[Extract provided]:
= Beginning of Section =

Concordance | corpkit

This concordancer does all the basics you'd expect, but also, much more!

Many features this pane are similar to those provided by other concordancers, such as Window, Random, and some of the kinds of sorting. A key difference, however, is that the search interface is the same as the one provided in the Interrogate tab, meaning that you have access to very complex kinds of searches. In fact, when you interrogate the corpus, concordance lines are automatically generated, so you can move in and out between levels of abstraction with ease.

Tip: You can use ctrl/cmd-minus ctrl/cmd-plus to change the concordance window font size.

Editing

You can use backspace to delete selected lines, or shift-backspace to inverse-delete. Alternatively, buttons are provided.

Sorting

Sorting is always by the first character in a word. L1 sorts by the rightmost word in the left-hand column; L2 sorts by the second rightmost. This is similar for the other columns. Sorting by M-1 will sort by the last word in the middle column, and M-2 by the second last. These options are useful if, for example, you are looking at the most common verbal groups in your data.

You can also sort by index, filename, colour, theme or speaker ID (if available), or randomise your results.

Clicking Sort again without making any other changes will invert the sort order.

= End of Section =

[Provided data]:
= Beginning of Section =

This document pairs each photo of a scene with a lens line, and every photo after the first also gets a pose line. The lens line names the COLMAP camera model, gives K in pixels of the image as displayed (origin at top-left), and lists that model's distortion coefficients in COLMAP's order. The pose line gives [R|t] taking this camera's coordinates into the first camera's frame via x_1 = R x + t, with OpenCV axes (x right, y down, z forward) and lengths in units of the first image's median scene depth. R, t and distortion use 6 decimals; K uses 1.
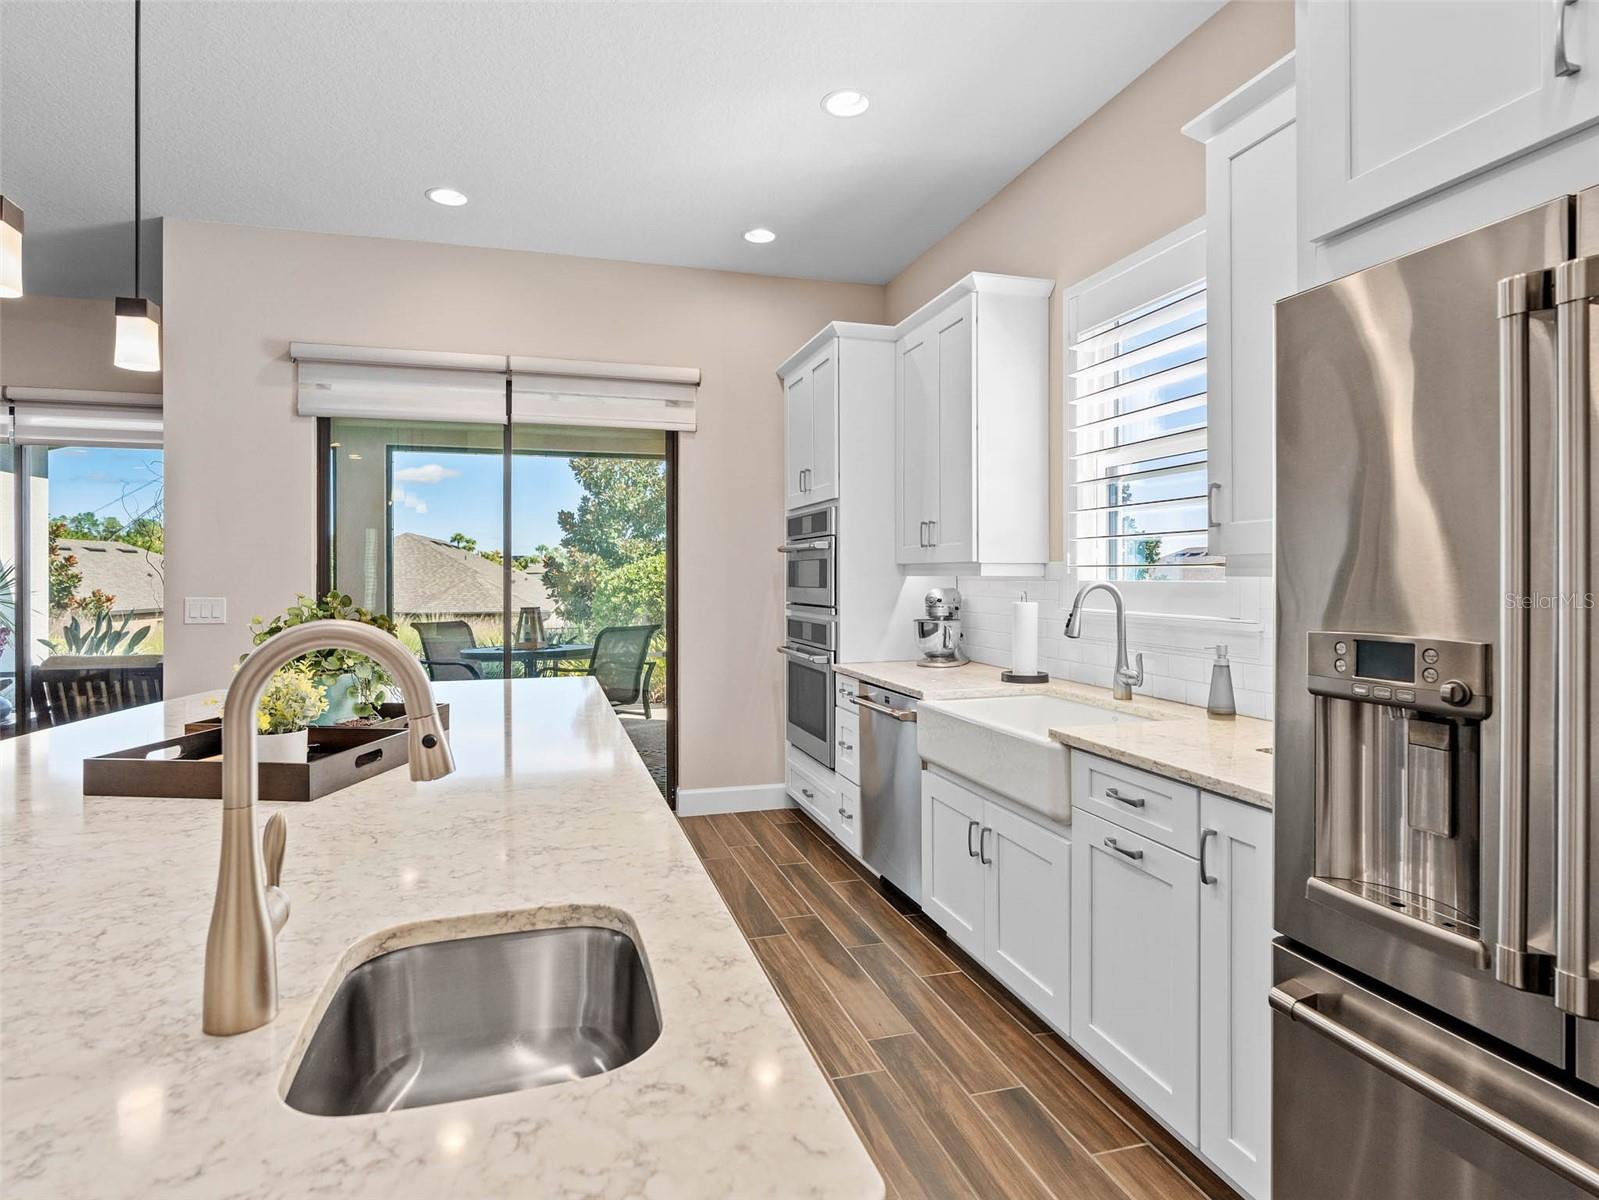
lens RADIAL K [[855.5, 0, 805.6], [0, 855.5, 582.3], [0, 0, 1]] dist [-0.005099, -0.000147]
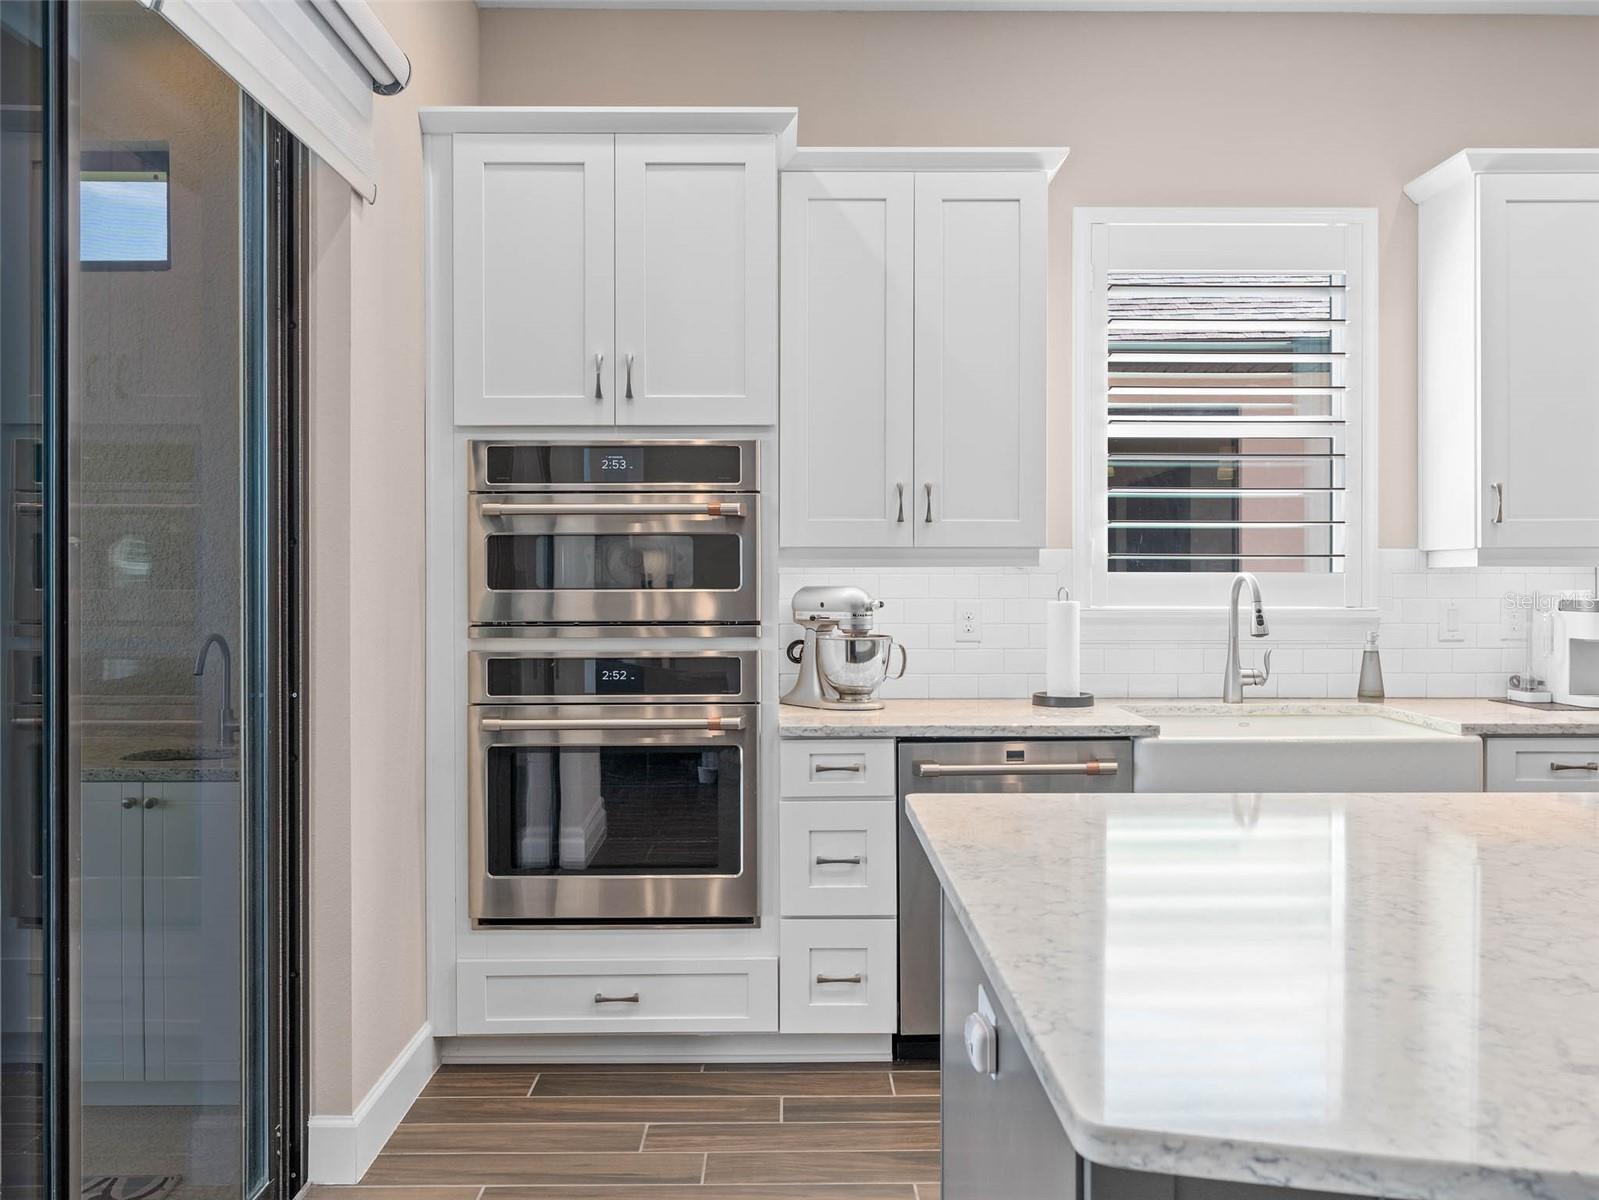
lens RADIAL K [[1305.0, 0, 792.6], [0, 1305.0, 576.1], [0, 0, 1]] dist [0.004534, -0.001621]
pose [[0.290683, 0.003153, 0.956814, -1.167495], [0.005498, 0.999973, -0.004966, 0.008405], [-0.956804, 0.006704, 0.290658, 1.131917]]
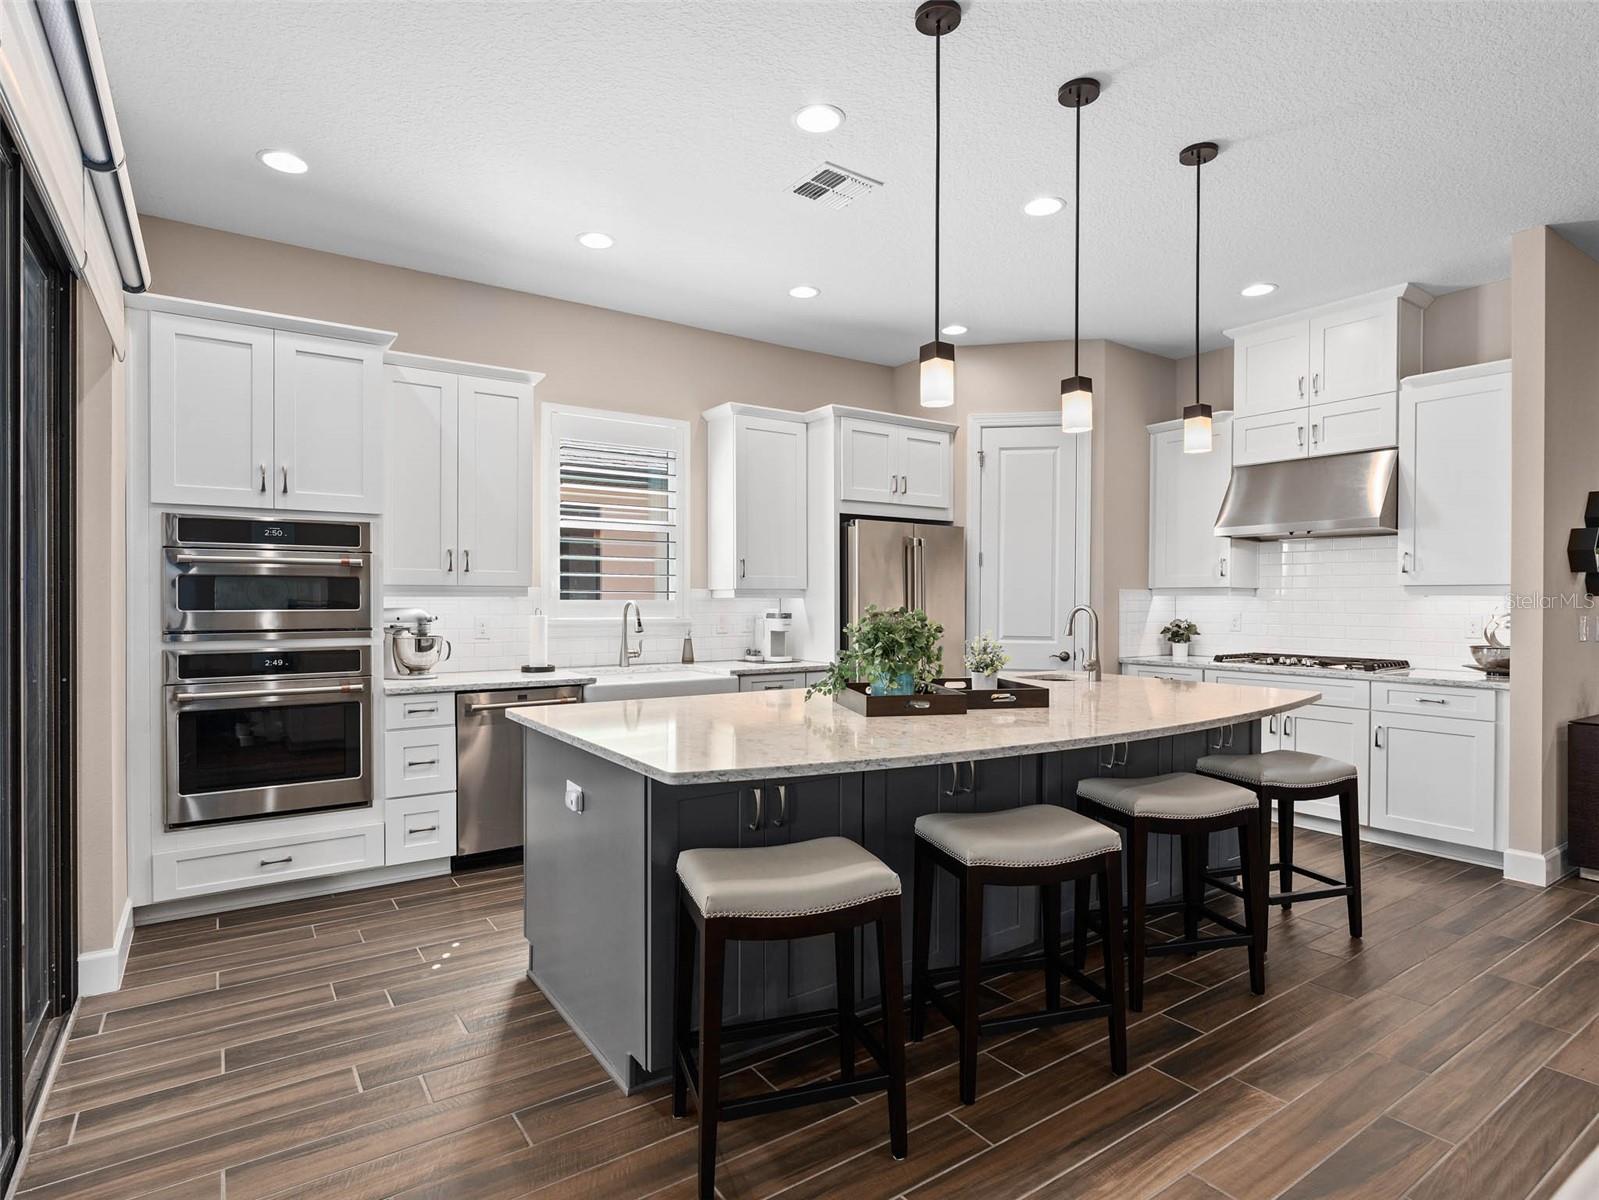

= End of Section =

[Activity 1]: According to the concordance page, what happens when you click Sort again without making any other changes?
[Activity 2]: Apart from the column positions, what does the concordance page say you can also sort by? List every one.
[Activity 3]: In the concordance page, take the part that opens with the words "This concordancer does" and closes with "buttons are provided.". Write it out again with "search interface" swapped for "query interface".

[Answer box 1]: The sort order is inverted.

[Answer box 2]: Index, filename, colour, theme, and speaker ID (if available).

[Answer box 3]:
This concordancer does all the basics you'd expect, but also, much more!

Many features this pane are similar to those provided by other concordancers, such as Window, Random, and some of the kinds of sorting. A key difference, however, is that the query interface is the same as the one provided in the Interrogate tab, meaning that you have access to very complex kinds of searches. In fact, when you interrogate the corpus, concordance lines are automatically generated, so you can move in and out between levels of abstraction with ease.

Tip: You can use ctrl/cmd-minus ctrl/cmd-plus to change the concordance window font size.

Editing

You can use backspace to delete selected lines, or shift-backspace to inverse-delete. Alternatively, buttons are provided.